Mutilation génitale : « un enjeu de l’immigration francophone en Ontario »

Un grand forum francophone sur l'excision s'est déroulé au Collège Boréal à Toronto pour aborder de front le problème Crédit image: Étienne Fortin-Gauthier

TORONTO – Malgré son illégalité, l’excision est bel et bien pratiquée sur des fillettes en sol ontarien par des immigrants francophones originaires d’Afrique, selon plusieurs intervenantes au fait de cette réalité cachée. La province doit prendre ses responsabilités, selon plusieurs acteurs sociaux réunis à l’occasion d’un grand Forum francophone sur le sujet, le lundi 6 février.

ÉTIENNE FORTIN-GAUTHIER
efgauthier@tfo.org | @etiennefg

« Oui, ça se passe à Toronto. Ça ne se fait pas dans les bureaux de médecins, mais plutôt derrière les portes closes. Plusieurs mamans francophones viennent aussi à nos bureaux, car elles ont peur de voir leurs filles en être victimes », explique Dada Gasirabo, directrice de l’organisme franco-ontarien Oasis Centre des Femmes.

L’excision, qui fait habituellement référence à l’ablation du clitoris, se pratique bien souvent sans anesthésie et avec des outils inappropriés, comme un couteau de cuisine ou un morceau de verre. En plus d’éliminer le plaisir sexuel, pour les femmes touchées par cette pratique, l’excision peut aussi entraîner la mort.

Bon nombre d’immigrantes francophones à Toronto et dans le reste de l’Ontario viennent de pays où l’excision est couramment pratiquée, comme le Mali, le Sénégal, la Guinée et le Djibouti.

« Une bonne partie de l’immigration francophone de Toronto est d’origine africaine et originaire de pays où l’excision est pratiquée. Ça devient un enjeu de l’immigration francophone. Il faut arrêter d’ignorer la question, comme si de rien n’était », souligne Mme Gasirabo. Difficile cependant de dire combien de personnes sont touchées par la pratique, considérant que l’excision se déroule en cachette, ajoute-t-elle.

Le Forum sur l’excision qui s’est déroulé à Toronto visait à briser le silence au sein de la communauté franco-torontoise autour de cette pratique. Des dizaines de personnes ont pris part à l’événement, dont bon nombre de spécialistes de la santé qui ont à traiter avec des femmes touchées.

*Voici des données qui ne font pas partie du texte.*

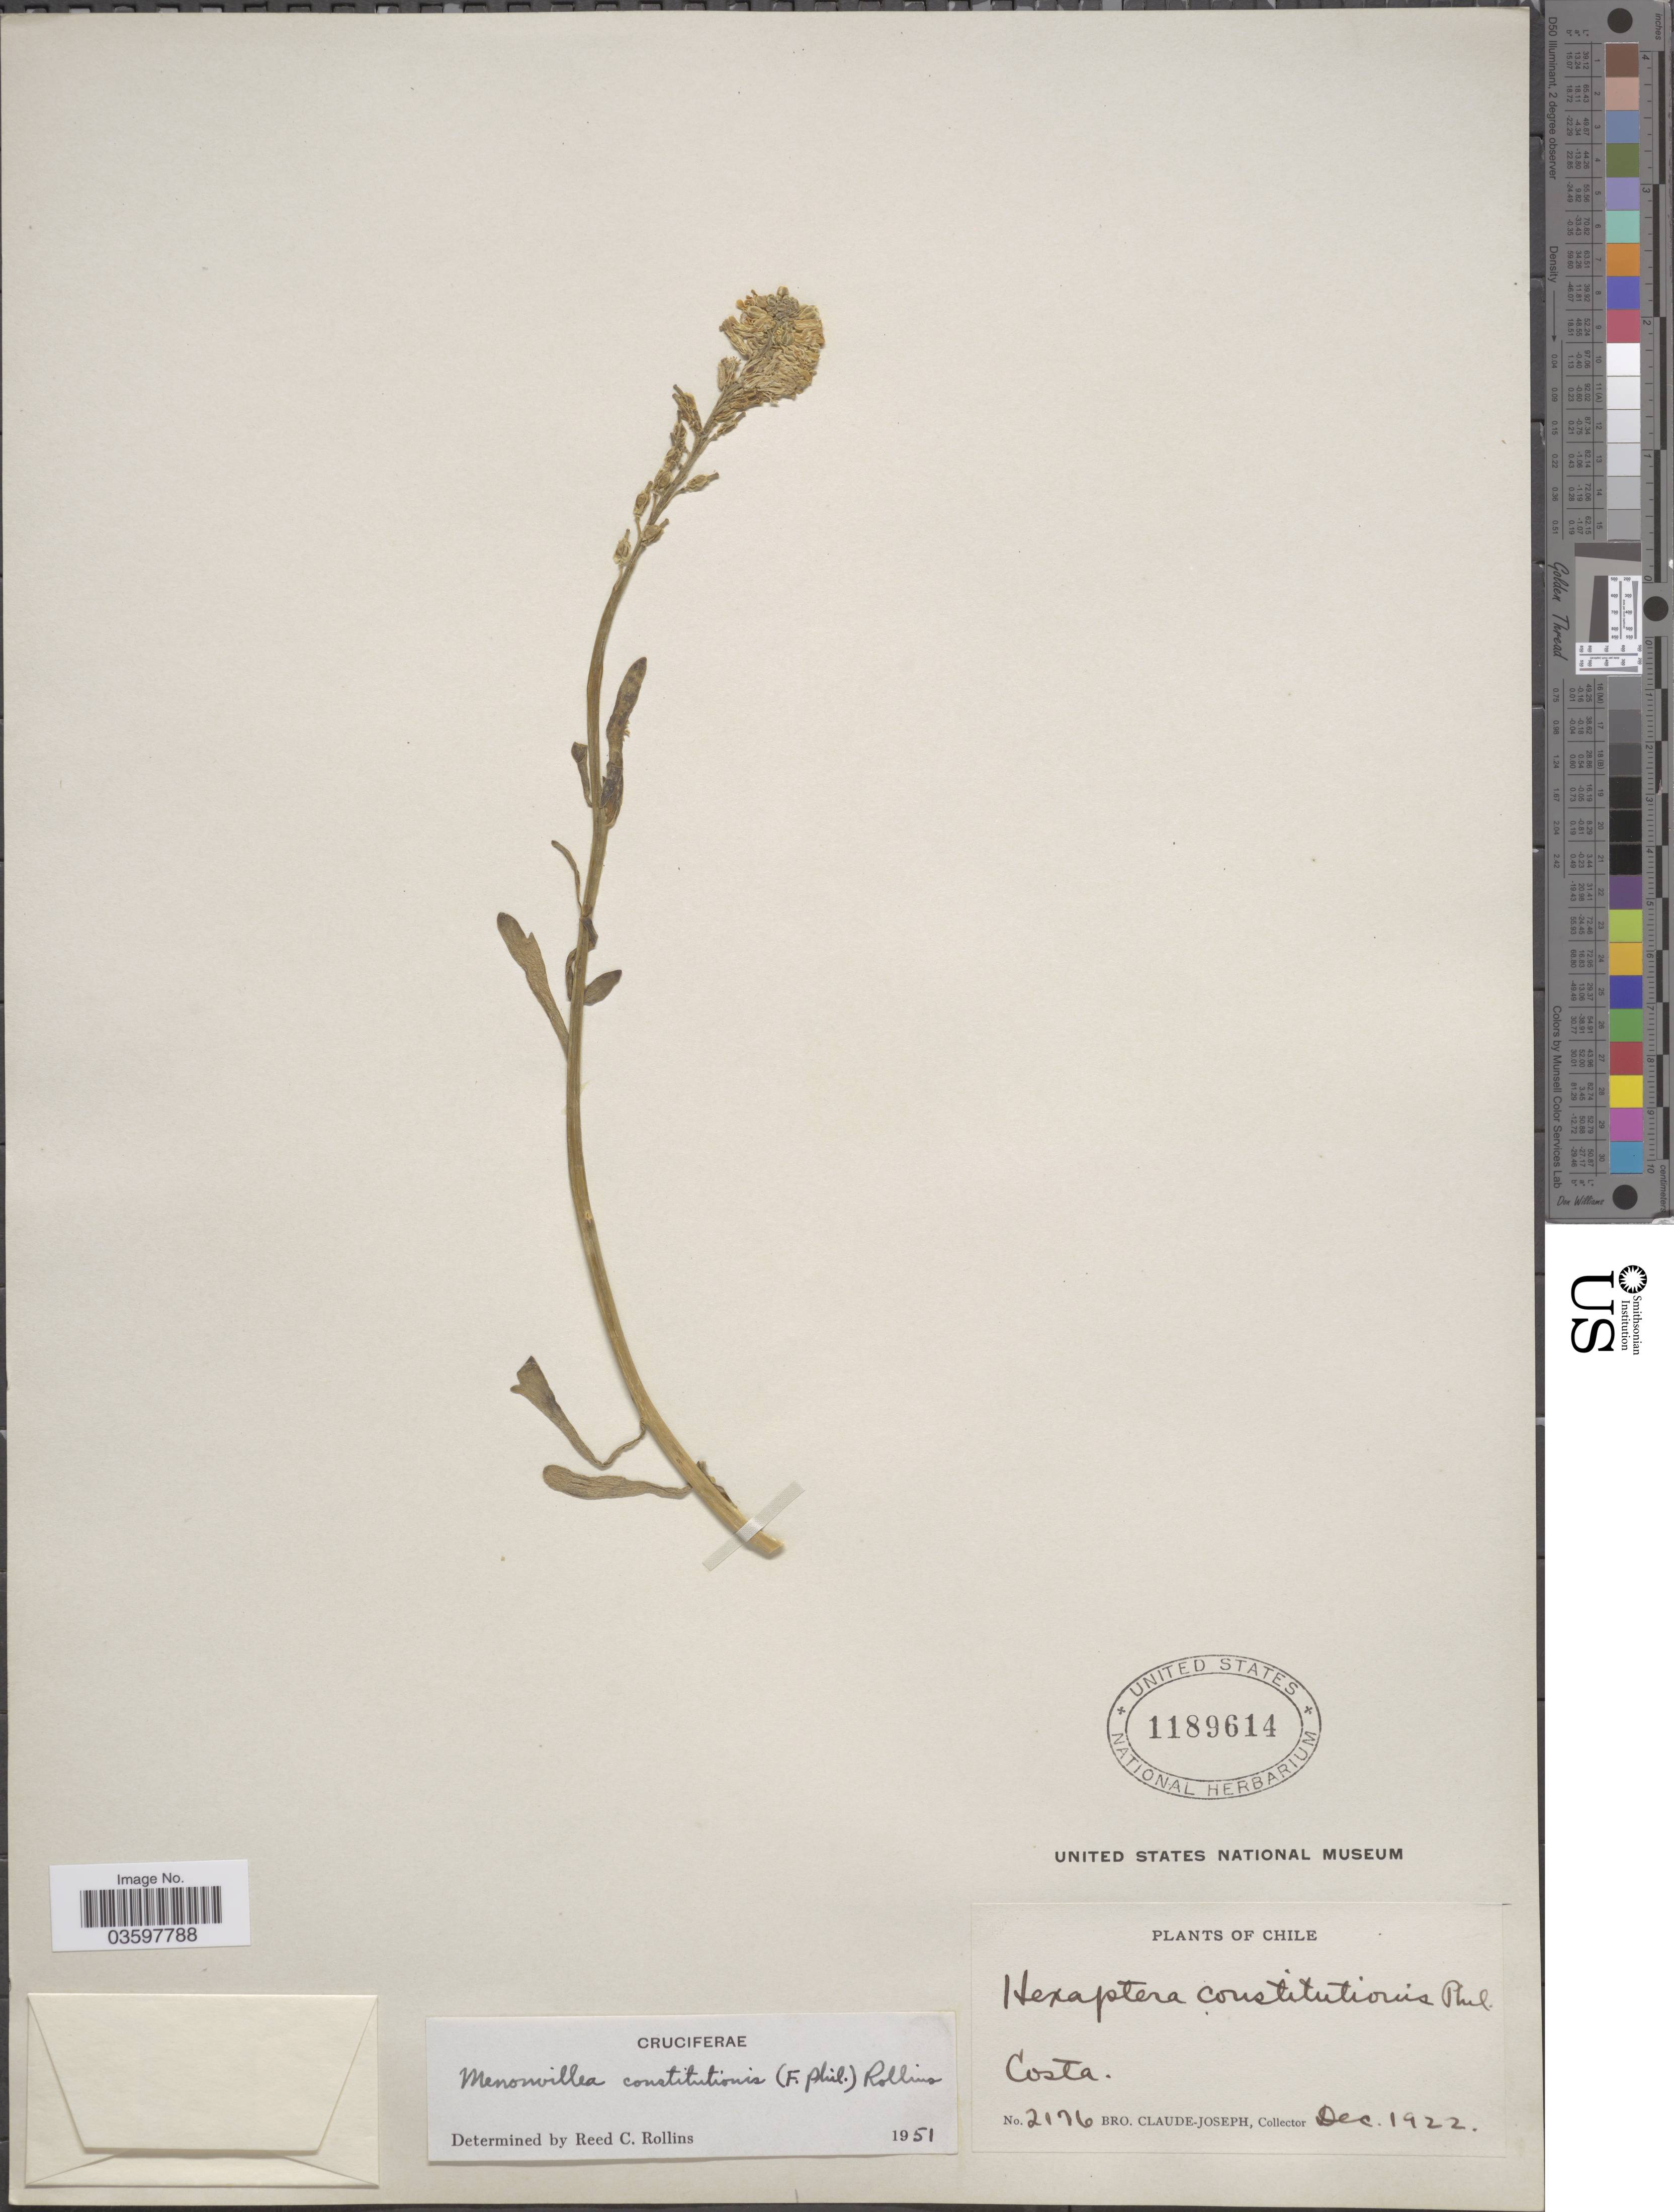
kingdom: Plantae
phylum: Tracheophyta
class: Magnoliopsida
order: Brassicales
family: Brassicaceae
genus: Menonvillea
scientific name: Menonvillea constitutionis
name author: (Phil.) Rollins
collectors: Bro. Claude-Joseph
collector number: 2176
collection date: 1922-12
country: Chile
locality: Costa.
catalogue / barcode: US 1189614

Le Centre francophone de Toronto (CFT) est aussi bien au fait de cette réalité, a confirmé à #ONfr, Lise-Marie Baudry, directrice de l’organisme.

L’avocat des services juridiques du CFT a d’ailleurs pris la parole lors du Forum. « Il y a aussi des francophones qui exigent l’asile au Canada, car ils subissent de la pression pour faire subir l’excision à leur fille. Ces parents décident de quitter leur pays pour protéger leur enfant », a expliqué Sacha Cragg-Gore.

Gestes politiques exigés

Dada Gasirabo interpelle les dirigeants politiques ontariens. Il y a un manque de ressources, insiste-t-elle. « Il faut en parler pour voir ce qu’on peut faire pour soutenir ces femmes et responsabiliser nos leaders politiques pour qu’ils nous aident. Il y a aucun leader qui voudrait voir sa fille se faire exciser. Ils ont le devoir d’agir pour les autres », a-t-elle soutenu.

« Il y a un manque de sensibilisation et un manque d’éducation pour les immigrantes francophones qui arrivent ici. Pour l’éradiquer, il faut accueillir les femmes avec ouverture et leur offrir du soutien. Il faut aussi donner un appui psychologique à celles qui ont été excisées », dit Mme Gasirabo.

Le consul de France à Toronto, Marc Trouyet, a d’ailleurs fait savoir que l’État français a modifié sa législation en fonction des pratiques d’une partie de sa population immigrante. « Cette réalité de l’excision que vous connaissez au Canada, on la connaît aussi en France. Nous avons développé des outils juridiques. Aujourd’hui, les auteurs des excisions sont passibles d’une peine de dix ans de prison et jusqu’à 30 ans de prison si l’enfant décède », a-t-il soutenu. Le pays aurait aussi mis en place différentes mesures pour sensibiliser les citoyens et leur offrir les soins psychologiques appropriés.

Les observations faites pendant ce Forum sur l’excision ne resteront pas lettre morte, selon Gilles Marchildon, directeur de l’organisme franco-torontois Reflet Salvéo. « Nous allons prendre des notes et exprimer ces besoins au système de santé de la province en faisant des recommandations aux réseaux locaux de santé, les RLISS, qui accordent le financement et font de la planification à l’échelle régionale », a-t-il assuré.